Fire: Religion and Philosophy

Zeus, from www.britannica.com

The importance of fire to man may be demonstrated by the numerous occurrences of fire in mythology and religion as a divine entity or force. According to Greek legend Zeus, having been deceived by Prometheus into only accepting the bones of animal sacrifice, denies man the use of fire. Prometheus steals fire from Hephaestus to save humanity. In retribution Zeus binds Prometheus to Mount Caucasus where an eagle perpetually gorges on Prometheus' liver by day, whilst the liver regenerates by night. It was to counterbalance the gift of fire that Zeus created Pandora and gave her a box filled with all the evils of the world.

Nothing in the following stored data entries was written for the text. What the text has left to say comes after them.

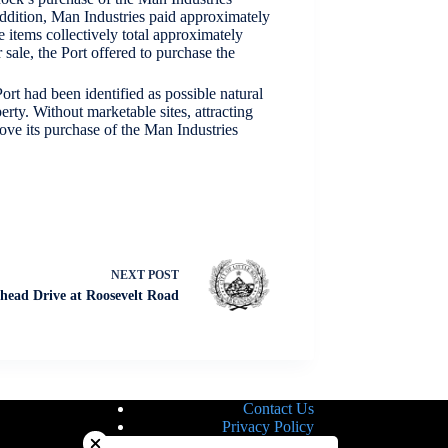
 addition, Man Industries paid approximately
 items collectively total approximately
sale, the Port offered to purchase the
rt had been identified as possible natural
rty. Without marketable sites, attracting
ove its purchase of the Man Industries
NEXT
POST
head Drive at Roosevelt Road
Contact Us
Close chatbot welcome bubble
Privacy Policy
Site Map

In ancient Vedic scriptures the fire-god Agni is the messenger between people and their gods and is personified as the sacrificial flame. The Romans, Greeks and Zoroastrians (from Persia) maintained sacred fires. The Incas and the Aztecs worshiped fire-gods. The Sun was believed to be directly linked to fire; the Incas would ignite their sacred flames with the Sun's rays. The Aztecs believed that the Sun and the Moon were the result of their gods' sacrifice to a vast fire; two of them, Nanahuatzin, a small deity covered with ulcers, and Tecciztécatl threw themselves into the flames, from which the former emerged as the sun and the latter as the moon. Then the Sun refused to move unless the other gods gave him their blood and they were compelled to sacrifice themselves to feed the Sun.
The great Greek scientists and philosophers also believed fire to be of high significance. Aristotle declared fire, along with water, earth, and air, to be one of the four general and essential elements of life and of all things. Plato proposed that God used the four elements to create the world. Heraclitus classified fire as the essential force of creation.